Is it possible to export a dll definition from my

2019-08-23 01:00发布

I have code in my codebase I'm unfamiliar with that I'm looking to clean up and lock down with test cases.

The problems I'm facing are that

A) the developer who wrote it is no longer with the company, and it looks like no standards were used and no code review took place, so there aren't even comments (variables are named a, b, and c and functions are 200 lines long...ugh)

B) the developer who wrote it had a square-peg-round-hole mentality (i.e. "hey, this new feature I just learned about is really cool, I think I'll abuse the heck out of it")

C) it's incredibly messy, undocumented, and a non-trivial task to rewrite its functionality

That said, the code is spaghetti I've narrowed down a section that makes a large number of Reflection.Emit calls to dynamically make a dll that performs the work. This is hokey beyond belief to accomplish the task at hand, but see point B).

Half of me wants to say "forget this" and just rewrite the code so I can lock it down with tests. The other half wants to salvage what's there, because I know it works, my customers use the code on a daily basis, and it's not going to be easy.

Is there any way to do something like the following?

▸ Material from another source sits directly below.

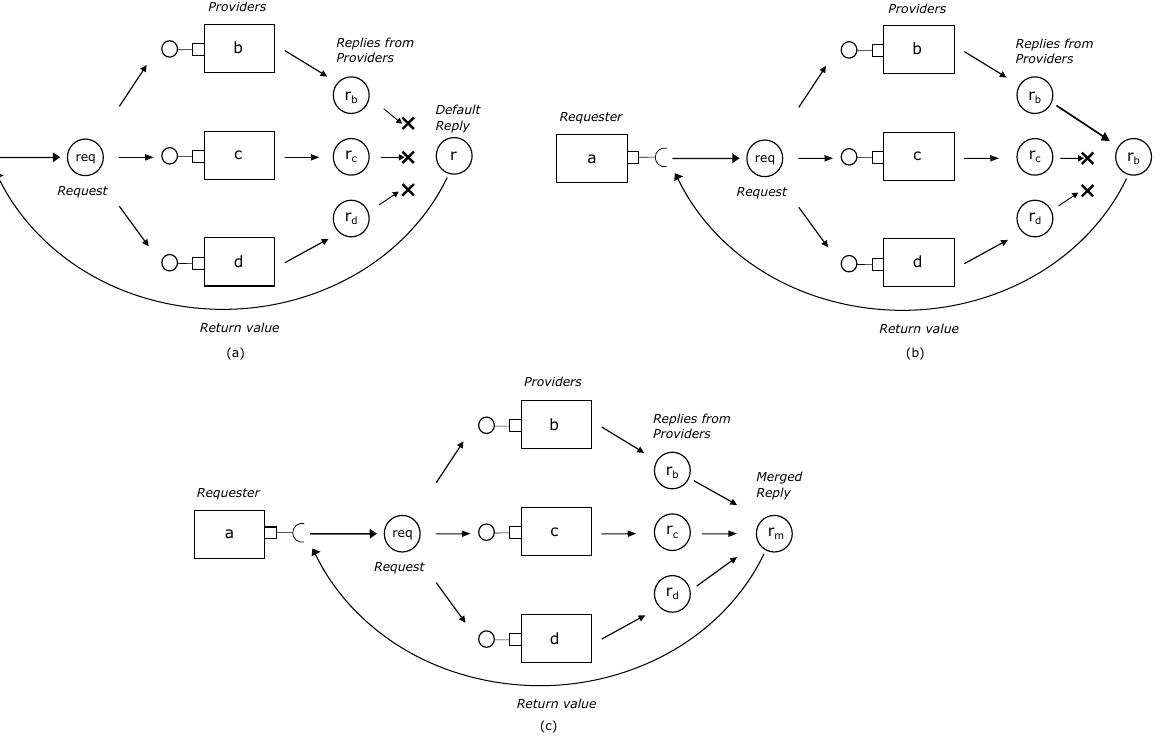
Figure 4. Reply merge strategies for the example case presented in Figure 1: ( a ) Replies from providers are discarded, and a default reply is returned. ( b ) One of the replies is chosen. ( c ) Replies from providers are merged into a single reply.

foreach(Assembly a in AppDomain.CurrentDomain.GetAssemblies())
{
    if(IS_Assembly_IM_LOOKING_FOR(a))
    {
        SaveToFile(a, @"C:\Temp\MyAssembly.dll")
    }
}

so that I can have a "locked down" version of the assembly and I can write unit tests for it in isolation and have a 0 percent chance of ever breaking it by accidentally modifying the code that dynamically creates it?

标签: c# reflection
1条回答
劳资没心,怎么记你
2楼-- · 2019-08-23 01:43
  1. You can modify the code that creates the assembly such that it saves it to the disk (see this SO question)
  2. You might also succeed doing that using a debugger (such as WinDbg), which can dump an assembly from memory into file.